• **What you will do**
Your answer must be the listing, given again word for word.

>>

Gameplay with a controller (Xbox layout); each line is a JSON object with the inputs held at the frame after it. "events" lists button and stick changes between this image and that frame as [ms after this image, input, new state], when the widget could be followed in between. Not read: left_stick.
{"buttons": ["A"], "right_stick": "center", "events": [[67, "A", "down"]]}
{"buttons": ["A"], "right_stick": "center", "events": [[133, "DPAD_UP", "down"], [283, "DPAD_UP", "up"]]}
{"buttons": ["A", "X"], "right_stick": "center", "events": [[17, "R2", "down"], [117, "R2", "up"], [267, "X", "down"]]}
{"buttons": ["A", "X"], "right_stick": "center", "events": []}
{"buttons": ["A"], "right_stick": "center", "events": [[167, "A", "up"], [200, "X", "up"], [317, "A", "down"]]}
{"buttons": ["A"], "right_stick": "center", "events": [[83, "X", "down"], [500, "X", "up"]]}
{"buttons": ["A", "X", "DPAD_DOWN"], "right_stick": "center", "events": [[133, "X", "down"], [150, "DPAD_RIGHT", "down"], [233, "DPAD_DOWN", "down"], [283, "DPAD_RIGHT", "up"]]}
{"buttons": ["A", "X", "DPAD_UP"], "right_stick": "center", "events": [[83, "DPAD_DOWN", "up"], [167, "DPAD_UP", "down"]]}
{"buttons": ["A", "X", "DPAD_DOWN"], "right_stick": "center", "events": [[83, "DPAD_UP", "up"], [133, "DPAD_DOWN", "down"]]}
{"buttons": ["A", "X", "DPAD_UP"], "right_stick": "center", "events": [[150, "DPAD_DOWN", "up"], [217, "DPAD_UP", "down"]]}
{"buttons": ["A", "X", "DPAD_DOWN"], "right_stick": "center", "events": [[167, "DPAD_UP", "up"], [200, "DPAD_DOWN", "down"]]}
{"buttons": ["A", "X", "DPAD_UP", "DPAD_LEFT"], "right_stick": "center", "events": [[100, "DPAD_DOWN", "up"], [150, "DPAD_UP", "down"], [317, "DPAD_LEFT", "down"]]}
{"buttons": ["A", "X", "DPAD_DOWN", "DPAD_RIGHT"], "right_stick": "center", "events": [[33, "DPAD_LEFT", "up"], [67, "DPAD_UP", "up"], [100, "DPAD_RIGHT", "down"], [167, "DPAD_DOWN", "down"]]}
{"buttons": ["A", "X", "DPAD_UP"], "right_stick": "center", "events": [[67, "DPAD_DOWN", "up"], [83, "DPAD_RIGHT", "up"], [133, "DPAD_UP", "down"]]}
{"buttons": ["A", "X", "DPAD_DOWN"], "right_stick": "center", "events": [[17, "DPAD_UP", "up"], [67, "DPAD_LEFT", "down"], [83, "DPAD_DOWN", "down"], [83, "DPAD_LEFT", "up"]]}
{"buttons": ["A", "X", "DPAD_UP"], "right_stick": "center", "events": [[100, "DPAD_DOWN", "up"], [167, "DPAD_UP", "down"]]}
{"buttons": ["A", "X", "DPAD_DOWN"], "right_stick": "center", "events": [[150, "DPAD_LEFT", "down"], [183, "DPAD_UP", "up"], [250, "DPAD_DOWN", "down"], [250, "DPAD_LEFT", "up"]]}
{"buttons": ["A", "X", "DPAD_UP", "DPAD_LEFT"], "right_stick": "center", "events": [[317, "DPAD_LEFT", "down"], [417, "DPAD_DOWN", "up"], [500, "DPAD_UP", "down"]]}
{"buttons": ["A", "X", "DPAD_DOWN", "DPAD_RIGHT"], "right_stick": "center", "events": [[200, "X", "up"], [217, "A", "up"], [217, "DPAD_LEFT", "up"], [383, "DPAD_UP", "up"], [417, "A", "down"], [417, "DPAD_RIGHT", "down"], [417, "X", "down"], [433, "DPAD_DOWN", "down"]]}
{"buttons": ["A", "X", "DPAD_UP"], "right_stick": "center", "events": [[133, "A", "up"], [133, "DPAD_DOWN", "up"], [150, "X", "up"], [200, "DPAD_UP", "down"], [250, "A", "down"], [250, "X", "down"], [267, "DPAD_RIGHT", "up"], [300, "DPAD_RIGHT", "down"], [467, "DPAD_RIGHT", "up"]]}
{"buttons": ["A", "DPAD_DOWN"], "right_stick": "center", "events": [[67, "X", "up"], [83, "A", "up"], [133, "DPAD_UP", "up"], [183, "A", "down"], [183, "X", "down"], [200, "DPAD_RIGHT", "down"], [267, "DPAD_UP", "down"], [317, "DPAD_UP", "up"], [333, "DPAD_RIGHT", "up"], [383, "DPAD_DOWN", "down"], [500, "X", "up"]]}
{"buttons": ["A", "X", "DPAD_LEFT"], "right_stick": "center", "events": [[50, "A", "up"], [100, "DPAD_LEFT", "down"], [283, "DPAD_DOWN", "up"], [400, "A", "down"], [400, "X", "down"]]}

<<

• **Expected answer**
Gameplay with a controller (Xbox layout); each line is a JSON object with the inputs held at the frame after it. "events" lists button and stick changes between this image and that frame as [ms after this image, input, new state], when the widget could be followed in between. Not read: left_stick.
{"buttons": ["A"], "right_stick": "center", "events": [[67, "A", "down"]]}
{"buttons": ["A"], "right_stick": "center", "events": [[133, "DPAD_UP", "down"], [283, "DPAD_UP", "up"]]}
{"buttons": ["A", "X"], "right_stick": "center", "events": [[17, "R2", "down"], [117, "R2", "up"], [267, "X", "down"]]}
{"buttons": ["A", "X"], "right_stick": "center", "events": []}
{"buttons": ["A"], "right_stick": "center", "events": [[167, "A", "up"], [200, "X", "up"], [317, "A", "down"]]}
{"buttons": ["A"], "right_stick": "center", "events": [[83, "X", "down"], [500, "X", "up"]]}
{"buttons": ["A", "X", "DPAD_DOWN"], "right_stick": "center", "events": [[133, "X", "down"], [150, "DPAD_RIGHT", "down"], [233, "DPAD_DOWN", "down"], [283, "DPAD_RIGHT", "up"]]}
{"buttons": ["A", "X", "DPAD_UP"], "right_stick": "center", "events": [[83, "DPAD_DOWN", "up"], [167, "DPAD_UP", "down"]]}
{"buttons": ["A", "X", "DPAD_DOWN"], "right_stick": "center", "events": [[83, "DPAD_UP", "up"], [133, "DPAD_DOWN", "down"]]}
{"buttons": ["A", "X", "DPAD_UP"], "right_stick": "center", "events": [[150, "DPAD_DOWN", "up"], [217, "DPAD_UP", "down"]]}
{"buttons": ["A", "X", "DPAD_DOWN"], "right_stick": "center", "events": [[167, "DPAD_UP", "up"], [200, "DPAD_DOWN", "down"]]}
{"buttons": ["A", "X", "DPAD_UP", "DPAD_LEFT"], "right_stick": "center", "events": [[100, "DPAD_DOWN", "up"], [150, "DPAD_UP", "down"], [317, "DPAD_LEFT", "down"]]}
{"buttons": ["A", "X", "DPAD_DOWN", "DPAD_RIGHT"], "right_stick": "center", "events": [[33, "DPAD_LEFT", "up"], [67, "DPAD_UP", "up"], [100, "DPAD_RIGHT", "down"], [167, "DPAD_DOWN", "down"]]}
{"buttons": ["A", "X", "DPAD_UP"], "right_stick": "center", "events": [[67, "DPAD_DOWN", "up"], [83, "DPAD_RIGHT", "up"], [133, "DPAD_UP", "down"]]}
{"buttons": ["A", "X", "DPAD_DOWN"], "right_stick": "center", "events": [[17, "DPAD_UP", "up"], [67, "DPAD_LEFT", "down"], [83, "DPAD_DOWN", "down"], [83, "DPAD_LEFT", "up"]]}
{"buttons": ["A", "X", "DPAD_UP"], "right_stick": "center", "events": [[100, "DPAD_DOWN", "up"], [167, "DPAD_UP", "down"]]}
{"buttons": ["A", "X", "DPAD_DOWN"], "right_stick": "center", "events": [[150, "DPAD_LEFT", "down"], [183, "DPAD_UP", "up"], [250, "DPAD_DOWN", "down"], [250, "DPAD_LEFT", "up"]]}
{"buttons": ["A", "X", "DPAD_UP", "DPAD_LEFT"], "right_stick": "center", "events": [[317, "DPAD_LEFT", "down"], [417, "DPAD_DOWN", "up"], [500, "DPAD_UP", "down"]]}
{"buttons": ["A", "X", "DPAD_DOWN", "DPAD_RIGHT"], "right_stick": "center", "events": [[200, "X", "up"], [217, "A", "up"], [217, "DPAD_LEFT", "up"], [383, "DPAD_UP", "up"], [417, "A", "down"], [417, "DPAD_RIGHT", "down"], [417, "X", "down"], [433, "DPAD_DOWN", "down"]]}
{"buttons": ["A", "X", "DPAD_UP"], "right_stick": "center", "events": [[133, "A", "up"], [133, "DPAD_DOWN", "up"], [150, "X", "up"], [200, "DPAD_UP", "down"], [250, "A", "down"], [250, "X", "down"], [267, "DPAD_RIGHT", "up"], [300, "DPAD_RIGHT", "down"], [467, "DPAD_RIGHT", "up"]]}
{"buttons": ["A", "DPAD_DOWN"], "right_stick": "center", "events": [[67, "X", "up"], [83, "A", "up"], [133, "DPAD_UP", "up"], [183, "A", "down"], [183, "X", "down"], [200, "DPAD_RIGHT", "down"], [267, "DPAD_UP", "down"], [317, "DPAD_UP", "up"], [333, "DPAD_RIGHT", "up"], [383, "DPAD_DOWN", "down"], [500, "X", "up"]]}
{"buttons": ["A", "X", "DPAD_LEFT"], "right_stick": "center", "events": [[50, "A", "up"], [100, "DPAD_LEFT", "down"], [283, "DPAD_DOWN", "up"], [400, "A", "down"], [400, "X", "down"]]}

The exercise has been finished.